You may be interested in Spire though, which succeeds Azavea's Numeric library. It has all the same features, but some new ones as well (more operations, new number types, sorting & selection, etc.). If you are using 2.10 (most of our work is being directed at 2.10), then using Spire's Numeric eliminates virtually all overhead of a generic approach and often runs as fast as a direct (non-generic) implementation.
That said, I think your question is a good suggestion; we should really add a toScalaNumeric method on Numeric. Which Scala collection methods were you planning on using? Spire adds several new methods to Arrays, such as qsum, qproduct, qnorm(p), qsort, qselect(k), etc.
The most general solution would be to write a class that wraps com.azavea.math.Numeric and implements scala.math.Numeric in terms of it:
class AzaveaNumericWrapper[T]( implicit val n: com.azavea.math.Numeric[T] ) extends scala.math.Numeric {
def compare (x: T, y: T): Int = n.compare(x, y)
def minus (x: T, y: T): T = n.minus(x, y)
// and so on
}
Then implement an implicit conversion:
// NOTE: in scala 2.10, we could directly declare AzaveaNumericWrapper as an implicit class
implicit def toAzaveaNumericWrapper[T]( implicit n: com.azavea.math.Numeric[T] ) = new AzaveaNumericWrapper( n )
The fact that n is itself an implicit is key here: it allows for implicit values of type com.azavea.math.Numeric to be automatically used where na implicit value of
type scala.math.Numeric is expected.
Note that to be complete, you'll probably want to do the reverse too (write a class ScalaNumericWrapper that implements com.azavea.math.Numeric in terms of scala.math.Numeric).
Now, there is a disadvantage to the above solution: you get a conversion (and thus an instanciation) on each call (to a method that has a context bound of type scala.math.Numeric, and where you only an instance of com.azavea.math.Numeric is in scope).
So you will actually want to define an implicit singleton instance of AzaveaNumericWrapper for each of your numeric type. Assuming that you have types MyType and MyOtherType for which you defined instances of com.azavea.math.Numeric:
implicit object MyTypeIsNumeric extends AzaveaNumericWrapper[MyType]

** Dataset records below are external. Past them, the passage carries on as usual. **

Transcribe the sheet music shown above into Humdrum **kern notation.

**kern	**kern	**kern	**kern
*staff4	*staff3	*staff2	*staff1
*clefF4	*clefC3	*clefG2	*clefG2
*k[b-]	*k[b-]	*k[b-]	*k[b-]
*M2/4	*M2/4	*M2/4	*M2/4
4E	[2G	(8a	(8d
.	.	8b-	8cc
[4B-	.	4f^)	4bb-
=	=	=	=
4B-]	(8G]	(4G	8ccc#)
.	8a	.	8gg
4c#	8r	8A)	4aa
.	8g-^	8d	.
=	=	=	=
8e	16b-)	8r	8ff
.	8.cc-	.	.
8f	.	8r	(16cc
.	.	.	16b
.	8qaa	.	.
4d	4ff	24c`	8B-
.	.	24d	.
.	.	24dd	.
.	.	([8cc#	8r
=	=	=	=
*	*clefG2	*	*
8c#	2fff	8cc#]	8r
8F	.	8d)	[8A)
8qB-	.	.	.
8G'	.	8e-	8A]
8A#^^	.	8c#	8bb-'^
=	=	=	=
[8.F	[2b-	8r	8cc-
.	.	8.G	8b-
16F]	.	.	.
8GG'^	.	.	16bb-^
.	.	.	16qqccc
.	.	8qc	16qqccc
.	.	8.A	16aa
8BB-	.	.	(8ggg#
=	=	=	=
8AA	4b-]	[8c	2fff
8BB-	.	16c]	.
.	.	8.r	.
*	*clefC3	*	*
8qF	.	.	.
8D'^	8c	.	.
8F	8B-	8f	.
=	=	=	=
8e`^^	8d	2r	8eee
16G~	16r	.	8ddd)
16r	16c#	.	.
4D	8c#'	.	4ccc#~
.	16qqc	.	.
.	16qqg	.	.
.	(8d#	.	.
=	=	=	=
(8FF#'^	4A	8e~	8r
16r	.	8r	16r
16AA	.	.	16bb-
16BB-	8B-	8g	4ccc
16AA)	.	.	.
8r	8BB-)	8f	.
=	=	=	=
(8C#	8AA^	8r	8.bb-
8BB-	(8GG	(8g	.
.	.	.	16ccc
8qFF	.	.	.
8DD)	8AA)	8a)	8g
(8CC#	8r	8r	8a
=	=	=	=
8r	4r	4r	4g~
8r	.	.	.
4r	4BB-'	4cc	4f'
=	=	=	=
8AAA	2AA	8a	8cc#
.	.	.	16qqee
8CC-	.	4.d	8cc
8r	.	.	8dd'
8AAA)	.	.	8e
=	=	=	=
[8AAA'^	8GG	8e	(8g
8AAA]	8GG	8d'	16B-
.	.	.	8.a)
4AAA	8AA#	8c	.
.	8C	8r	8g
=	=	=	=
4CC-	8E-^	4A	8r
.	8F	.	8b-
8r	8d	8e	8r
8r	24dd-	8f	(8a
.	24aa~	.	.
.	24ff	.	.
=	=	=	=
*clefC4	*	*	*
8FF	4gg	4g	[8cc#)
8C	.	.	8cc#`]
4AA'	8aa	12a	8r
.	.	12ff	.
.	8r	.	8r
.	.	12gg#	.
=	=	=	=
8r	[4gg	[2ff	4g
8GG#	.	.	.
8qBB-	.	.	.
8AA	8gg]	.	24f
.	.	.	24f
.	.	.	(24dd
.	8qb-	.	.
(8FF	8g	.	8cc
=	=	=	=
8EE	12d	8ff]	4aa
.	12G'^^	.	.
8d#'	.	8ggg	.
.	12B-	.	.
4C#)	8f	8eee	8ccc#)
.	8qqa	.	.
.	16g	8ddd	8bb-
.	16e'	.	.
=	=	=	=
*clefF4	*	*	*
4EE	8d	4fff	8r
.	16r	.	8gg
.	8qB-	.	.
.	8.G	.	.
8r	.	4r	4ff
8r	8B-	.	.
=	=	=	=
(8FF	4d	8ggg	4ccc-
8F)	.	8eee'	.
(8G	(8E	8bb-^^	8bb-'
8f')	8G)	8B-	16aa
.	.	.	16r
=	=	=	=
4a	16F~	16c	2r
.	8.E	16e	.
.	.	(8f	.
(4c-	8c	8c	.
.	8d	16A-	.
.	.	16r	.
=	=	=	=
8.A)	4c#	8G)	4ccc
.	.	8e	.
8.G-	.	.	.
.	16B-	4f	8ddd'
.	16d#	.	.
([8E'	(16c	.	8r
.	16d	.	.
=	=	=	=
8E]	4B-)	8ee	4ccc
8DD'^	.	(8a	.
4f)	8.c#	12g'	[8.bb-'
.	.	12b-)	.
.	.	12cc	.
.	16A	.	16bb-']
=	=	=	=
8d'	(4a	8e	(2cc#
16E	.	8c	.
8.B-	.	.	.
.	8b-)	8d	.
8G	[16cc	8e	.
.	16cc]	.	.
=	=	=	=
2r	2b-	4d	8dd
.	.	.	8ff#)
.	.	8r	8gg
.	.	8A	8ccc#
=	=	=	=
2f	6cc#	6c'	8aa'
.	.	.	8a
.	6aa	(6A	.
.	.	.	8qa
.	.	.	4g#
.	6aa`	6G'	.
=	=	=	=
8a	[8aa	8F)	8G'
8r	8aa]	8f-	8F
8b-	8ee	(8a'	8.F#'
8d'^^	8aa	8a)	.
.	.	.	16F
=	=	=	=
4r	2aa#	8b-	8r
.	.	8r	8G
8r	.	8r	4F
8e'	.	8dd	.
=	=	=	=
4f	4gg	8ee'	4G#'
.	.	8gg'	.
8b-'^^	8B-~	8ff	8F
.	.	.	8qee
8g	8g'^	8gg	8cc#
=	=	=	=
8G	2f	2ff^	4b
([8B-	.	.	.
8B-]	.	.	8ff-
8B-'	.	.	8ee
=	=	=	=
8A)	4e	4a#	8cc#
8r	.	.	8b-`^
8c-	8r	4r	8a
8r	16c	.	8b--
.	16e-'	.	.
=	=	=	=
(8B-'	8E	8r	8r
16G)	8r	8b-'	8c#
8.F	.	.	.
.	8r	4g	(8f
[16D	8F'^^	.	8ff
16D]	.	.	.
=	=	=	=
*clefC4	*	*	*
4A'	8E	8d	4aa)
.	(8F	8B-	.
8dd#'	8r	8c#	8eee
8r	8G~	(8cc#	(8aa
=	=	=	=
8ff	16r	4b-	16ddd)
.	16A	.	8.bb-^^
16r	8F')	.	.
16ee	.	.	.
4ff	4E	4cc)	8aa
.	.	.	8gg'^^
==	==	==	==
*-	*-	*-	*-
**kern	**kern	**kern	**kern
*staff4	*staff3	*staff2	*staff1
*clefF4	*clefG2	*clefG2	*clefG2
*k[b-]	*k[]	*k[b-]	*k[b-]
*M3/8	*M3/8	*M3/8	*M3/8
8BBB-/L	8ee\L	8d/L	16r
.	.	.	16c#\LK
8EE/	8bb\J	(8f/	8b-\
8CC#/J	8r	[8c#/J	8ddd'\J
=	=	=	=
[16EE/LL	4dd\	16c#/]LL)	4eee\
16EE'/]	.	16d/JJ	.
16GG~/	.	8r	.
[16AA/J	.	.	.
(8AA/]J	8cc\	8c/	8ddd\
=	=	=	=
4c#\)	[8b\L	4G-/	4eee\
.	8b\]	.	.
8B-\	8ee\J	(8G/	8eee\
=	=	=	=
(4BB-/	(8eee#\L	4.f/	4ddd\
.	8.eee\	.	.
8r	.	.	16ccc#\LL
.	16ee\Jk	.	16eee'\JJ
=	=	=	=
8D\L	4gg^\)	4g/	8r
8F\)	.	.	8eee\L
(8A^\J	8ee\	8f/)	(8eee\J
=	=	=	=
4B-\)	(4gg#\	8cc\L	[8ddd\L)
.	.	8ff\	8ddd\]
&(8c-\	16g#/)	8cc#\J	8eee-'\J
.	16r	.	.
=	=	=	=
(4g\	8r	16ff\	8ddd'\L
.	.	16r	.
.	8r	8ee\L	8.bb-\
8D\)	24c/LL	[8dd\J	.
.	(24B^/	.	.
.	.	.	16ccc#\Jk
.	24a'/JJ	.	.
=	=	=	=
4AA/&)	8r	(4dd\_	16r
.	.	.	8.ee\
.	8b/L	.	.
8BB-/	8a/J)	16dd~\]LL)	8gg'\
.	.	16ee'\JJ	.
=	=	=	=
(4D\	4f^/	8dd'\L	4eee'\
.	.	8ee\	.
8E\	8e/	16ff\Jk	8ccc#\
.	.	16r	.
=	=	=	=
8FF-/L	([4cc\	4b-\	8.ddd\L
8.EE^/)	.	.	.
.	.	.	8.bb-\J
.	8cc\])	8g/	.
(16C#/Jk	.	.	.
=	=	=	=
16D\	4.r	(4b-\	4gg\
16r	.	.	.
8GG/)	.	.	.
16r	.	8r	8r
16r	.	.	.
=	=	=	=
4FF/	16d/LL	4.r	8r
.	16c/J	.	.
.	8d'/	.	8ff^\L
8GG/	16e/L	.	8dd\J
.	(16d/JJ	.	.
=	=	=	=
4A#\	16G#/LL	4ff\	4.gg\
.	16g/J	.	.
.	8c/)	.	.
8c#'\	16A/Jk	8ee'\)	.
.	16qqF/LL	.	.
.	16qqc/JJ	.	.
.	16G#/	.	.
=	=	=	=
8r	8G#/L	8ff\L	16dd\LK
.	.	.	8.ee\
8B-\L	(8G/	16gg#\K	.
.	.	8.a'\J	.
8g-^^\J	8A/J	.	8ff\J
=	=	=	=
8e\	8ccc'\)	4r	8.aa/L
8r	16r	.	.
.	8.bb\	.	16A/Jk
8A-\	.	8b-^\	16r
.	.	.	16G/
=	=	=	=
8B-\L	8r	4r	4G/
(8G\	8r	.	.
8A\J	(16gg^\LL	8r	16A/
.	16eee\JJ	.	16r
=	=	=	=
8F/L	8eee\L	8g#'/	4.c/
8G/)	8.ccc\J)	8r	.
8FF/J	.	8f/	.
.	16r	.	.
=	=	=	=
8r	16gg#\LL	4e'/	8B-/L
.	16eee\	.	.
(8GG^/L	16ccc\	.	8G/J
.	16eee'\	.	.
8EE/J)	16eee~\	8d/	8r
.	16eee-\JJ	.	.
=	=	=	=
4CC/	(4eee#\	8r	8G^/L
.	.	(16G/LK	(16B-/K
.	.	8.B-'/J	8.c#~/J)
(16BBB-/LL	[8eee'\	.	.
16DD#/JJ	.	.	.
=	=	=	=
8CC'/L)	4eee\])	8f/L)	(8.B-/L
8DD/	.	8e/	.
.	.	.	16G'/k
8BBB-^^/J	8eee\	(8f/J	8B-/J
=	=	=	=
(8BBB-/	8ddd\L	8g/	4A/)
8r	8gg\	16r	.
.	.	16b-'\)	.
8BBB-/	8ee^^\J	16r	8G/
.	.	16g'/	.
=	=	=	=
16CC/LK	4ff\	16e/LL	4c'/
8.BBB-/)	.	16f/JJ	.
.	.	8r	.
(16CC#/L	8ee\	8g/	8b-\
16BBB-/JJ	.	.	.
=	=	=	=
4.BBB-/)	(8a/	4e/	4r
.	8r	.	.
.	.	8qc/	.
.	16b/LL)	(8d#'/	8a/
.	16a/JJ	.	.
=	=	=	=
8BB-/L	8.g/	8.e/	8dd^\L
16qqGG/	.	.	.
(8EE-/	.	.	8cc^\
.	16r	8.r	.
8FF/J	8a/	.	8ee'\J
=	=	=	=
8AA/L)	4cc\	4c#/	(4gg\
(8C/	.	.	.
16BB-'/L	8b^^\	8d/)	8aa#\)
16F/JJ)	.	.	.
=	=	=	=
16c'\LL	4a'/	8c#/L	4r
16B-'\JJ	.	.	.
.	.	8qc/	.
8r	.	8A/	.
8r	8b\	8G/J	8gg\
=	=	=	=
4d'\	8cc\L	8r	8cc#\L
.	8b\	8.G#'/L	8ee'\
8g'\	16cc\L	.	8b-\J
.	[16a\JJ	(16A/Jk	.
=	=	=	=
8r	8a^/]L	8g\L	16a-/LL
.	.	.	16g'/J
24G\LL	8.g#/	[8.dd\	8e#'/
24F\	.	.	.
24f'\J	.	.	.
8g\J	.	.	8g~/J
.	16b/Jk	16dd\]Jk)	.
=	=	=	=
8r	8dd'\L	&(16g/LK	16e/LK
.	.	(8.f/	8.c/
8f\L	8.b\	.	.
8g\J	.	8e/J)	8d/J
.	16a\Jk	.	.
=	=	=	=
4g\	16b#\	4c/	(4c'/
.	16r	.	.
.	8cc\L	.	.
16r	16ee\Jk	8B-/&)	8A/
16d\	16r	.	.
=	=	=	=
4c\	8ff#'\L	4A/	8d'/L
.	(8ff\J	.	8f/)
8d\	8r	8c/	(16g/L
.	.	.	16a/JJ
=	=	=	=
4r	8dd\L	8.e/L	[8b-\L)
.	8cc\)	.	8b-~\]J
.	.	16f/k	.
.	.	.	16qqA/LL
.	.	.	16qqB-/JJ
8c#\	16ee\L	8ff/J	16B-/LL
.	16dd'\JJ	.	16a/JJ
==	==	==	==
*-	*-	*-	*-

implicit object MyOtherTypeIsNumeric extends AzaveaNumericWrapper[MyOtherType]
//...
Also, keep in mind that the apparent main purpose of azavea's Numeric class is to greatly enhance execution speed (mostly due to type parameter specialization).
Using the wrapper as above, you lose the specialization and hence the speed that comes out of it. Specialization has to be used all the way down,
and as soon as you call a generic method that is not specialized, you enter in the world of unspecialized generics (even if that method then calls back a specialized method).
So in cases where speed matters, try to use azavea's Numeric directly instead of scala's Numeric (just because AzaveaNumericWrapper uses it internally
does not mean that you will get any speed increase, as specialization won't happen here).
You may have noticed that I avoided in my examples to define instances of AzaveaNumericWrapper for types Int, Long and so on.
This is because there are already (in the standard library) implicit values of scala.math.Numeric for these types.
You might be tempted to just hide them (via something like import scala.math.Numeric.{ShortIsIntegral => _}), so as to be sure that your own (azavea backed) version is used,
but there is no point. The only reason I can think of would be to make it run faster, but as explained above, it wont.